Donald completed several novels in the 1970s and worked at various jobs in order to travel as often as possible to Europe. In 1980 Christopher Street , a gay literary magazine, published one of Donald's short stories. He then wrote The Secrets of Mabel Eastlake , his first published novel. This camp gay thriller garnered attention in the U.S. and U.K. and led to the publication of Paradise Gardens , a novel that he had completed in London several years earlier. That, in turn, led to the publication of A Movie , the experimental novel he had completed at age 18.

Increasingly interested in gay history, and the social ramifications of the Oscar Wilde trials of 1895, Donald spent five years researching and writing about the short, tumultuous life of the 19th-century English artist Aubrey Beardsley. The play Beardsley , about the devastating relationship between Beardsley and Wilde, was produced in 1987. The play was followed by the novel The Confessions of Aubrey Beardsley in 1993.

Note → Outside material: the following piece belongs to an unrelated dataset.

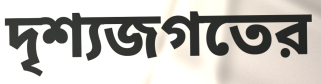
দৃশ্যজগতের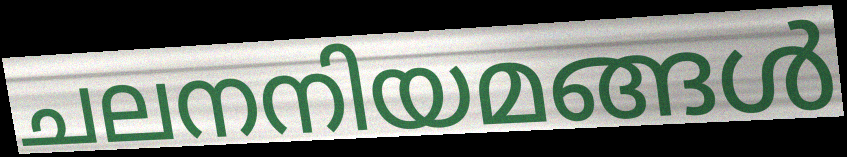
ചലനനിയമങ്ങൾ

Gays in Oregon had been battling repressive anti-gay rights measures for years, and yet no one had ever written about these battles from a gay perspective. Donald felt these ongoing battles were an essential and defining part of gay cultural history and identity that were being entirely ignored by the mainstream media. Queer Corners , set in a fictional gay neighborhood in Portland, Oregon during a viciously homophobic anti-gay rights battle, was turned down by several publishers for being "too political". It was finally taken on by BridgeCity Books in Portland and published in 1999.

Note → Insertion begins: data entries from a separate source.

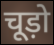
चूड़ो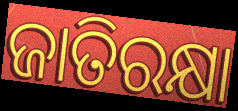
ଜାତିରକ୍ଷାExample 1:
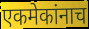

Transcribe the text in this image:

एकमेकांनाच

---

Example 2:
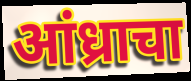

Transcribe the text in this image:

आंध्राचा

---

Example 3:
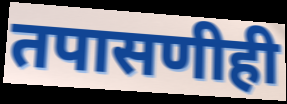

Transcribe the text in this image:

तपासणीही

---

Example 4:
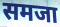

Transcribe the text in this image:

समजा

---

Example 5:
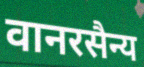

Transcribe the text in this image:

वानरसैन्य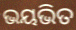
ଭୟଭିତ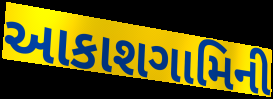
આકાશગામિનીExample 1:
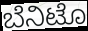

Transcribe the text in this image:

ಬೆನಿಟೊ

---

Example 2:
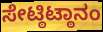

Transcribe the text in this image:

ಸೇಟ್ಠಿಟ್ಠಾನಂ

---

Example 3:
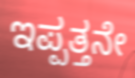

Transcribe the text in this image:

ಇಪ್ಪತ್ತನೇ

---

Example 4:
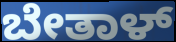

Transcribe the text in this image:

ಬೇತಾಳ್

Between his travel-writing jobs, Donald continued to write plays and novels. For his next three novels, Donald used the name of his Swedish great-grandfather, Swan Adamson, as a nom de plume . My Three Husbands , a comic novel about two rather conventional gay dads and their very unconventional daughter was the first Swan Adamson novel.

It was followed by a sequel, Confessions of a Pregnant Princess . But the U.K. publishers wanted a follow-up novel of their own, so Donald wrote an alternative sequel called Memoirs Are Made of This .

He lives, works and gardens in Portland and Manhattan, and is currently working on a new novel, The Secret Library, and a fictional biography of Jean-Baptiste Charbonneau, the son of Sacagawea.